He llegado a pensar que el mayor mal de nuestra sociedad no está solo en los grandes actos de corrupción o en los abusos de quienes ocupan posiciones públicas. Está, más bien, en los pequeños abusos diarios que todos, en mayor o menor medida, hemos aprendido a justificar. Es ese poder cotidiano, silencioso y constante, el que ha ido enfermando la convivencia y distorsionando nuestra manera de relacionarnos con los demás.

Vivimos rodeados de ejemplos. El conductor que se siente con derecho a bloquear una calle porque tiene prisa. El empresario que trata con desprecio al empleado que le sirve el café. El funcionario que, en vez de facilitar un trámite, lo complica para demostrar su autoridad. El vecino que ocupa el espacio común como si fuera suyo.

En cada uno de esos actos, aparentemente inofensivos, se esconde una cultura de poder mal entendido.
Nos acostumbramos a creer que tener poder, aunque sea pequeño, nos da licencia para imponer nuestra voluntad. Pero el verdadero poder no se demuestra dominando, sino sirviendo. No está en el grito ni en la orden, sino en la capacidad de influir con respeto y de construir desde el ejemplo. Lo contrario, ese ejercicio egoísta del poder, termina contaminando todo lo que toca.

Lo más preocupante es que ya no lo notamos. Hemos normalizado la prepotencia. Creemos que quien no abusa, pierde. Que ser decente es sinónimo de ingenuidad. Y así, poco a poco, vamos construyendo un país donde la astucia se valora más que la honestidad y donde el respeto se considera una debilidad. El problema es que en ese juego de abusos nadie gana, porque lo que se pierde es la confianza, y sin confianza no hay sociedad que avance.

El abuso del poder cotidiano es también una forma de violencia.

● ● ● ●

[Ejercicio 1]
Indica si cada afirmación concuerda con el fragmento sobre el abuso del poder cotidiano; responde sí o no y cita las palabras del texto que lo deciden. (a) El mayor mal de la sociedad está solo en los grandes actos de corrupción. (b) El verdadero poder se demuestra sirviendo. (c) En el juego de abusos alguien sale ganando.
[Ejercicio 2]
Transcribe sin cambios una parte del fragmento seleccionado: empieza en las palabras "Vivimos rodeados de" y termina después de "lo que toca.".
[Ejercicio 3]
Según el fragmento sobre el abuso del poder cotidiano, ¿qué se pierde en el juego de abusos?
Las líneas siguientes son material independiente del fragmento.

[Extracto de datos]
● ● ● ●

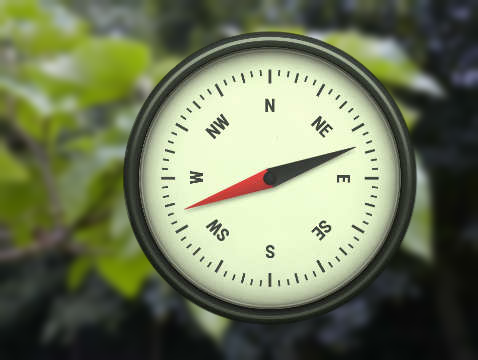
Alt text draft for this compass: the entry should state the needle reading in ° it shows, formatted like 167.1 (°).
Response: 250 (°)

● ● ● ●

[Resultado del ejercicio 1]
(a) No: «el mayor mal de nuestra sociedad no está solo en los grandes actos de corrupción».
(b) Sí: «el verdadero poder no se demuestra dominando, sino sirviendo».
(c) No: «en ese juego de abusos nadie gana».

[Resultado del ejercicio 2]
Vivimos rodeados de ejemplos. El conductor que se siente con derecho a bloquear una calle porque tiene prisa. El empresario que trata con desprecio al empleado que le sirve el café. El funcionario que, en vez de facilitar un trámite, lo complica para demostrar su autoridad. El vecino que ocupa el espacio común como si fuera suyo.

En cada uno de esos actos, aparentemente inofensivos, se esconde una cultura de poder mal entendido.
Nos acostumbramos a creer que tener poder, aunque sea pequeño, nos da licencia para imponer nuestra voluntad. Pero el verdadero poder no se demuestra dominando, sino sirviendo. No está en el grito ni en la orden, sino en la capacidad de influir con respeto y de construir desde el ejemplo. Lo contrario, ese ejercicio egoísta del poder, termina contaminando todo lo que toca.

[Resultado del ejercicio 3]
Se pierde la confianza.